REQUIREMENT:
Copy out, exactly as given, every line from the line with "- Molecules" to the end of the listing, both of those lines included.

[Opening THE DATA section]

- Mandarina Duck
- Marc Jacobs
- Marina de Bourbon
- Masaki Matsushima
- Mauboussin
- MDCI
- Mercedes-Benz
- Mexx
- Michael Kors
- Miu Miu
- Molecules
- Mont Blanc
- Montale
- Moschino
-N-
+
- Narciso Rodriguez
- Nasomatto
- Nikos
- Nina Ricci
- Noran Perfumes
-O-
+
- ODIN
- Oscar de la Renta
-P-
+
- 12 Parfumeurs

[Closing THE DATA section]

ANSWER BELOW:
- Molecules
- Mont Blanc
- Montale
- Moschino
-N-
+
- Narciso Rodriguez
- Nasomatto
- Nikos
- Nina Ricci
- Noran Perfumes
-O-
+
- ODIN
- Oscar de la Renta
-P-
+
- 12 Parfumeurs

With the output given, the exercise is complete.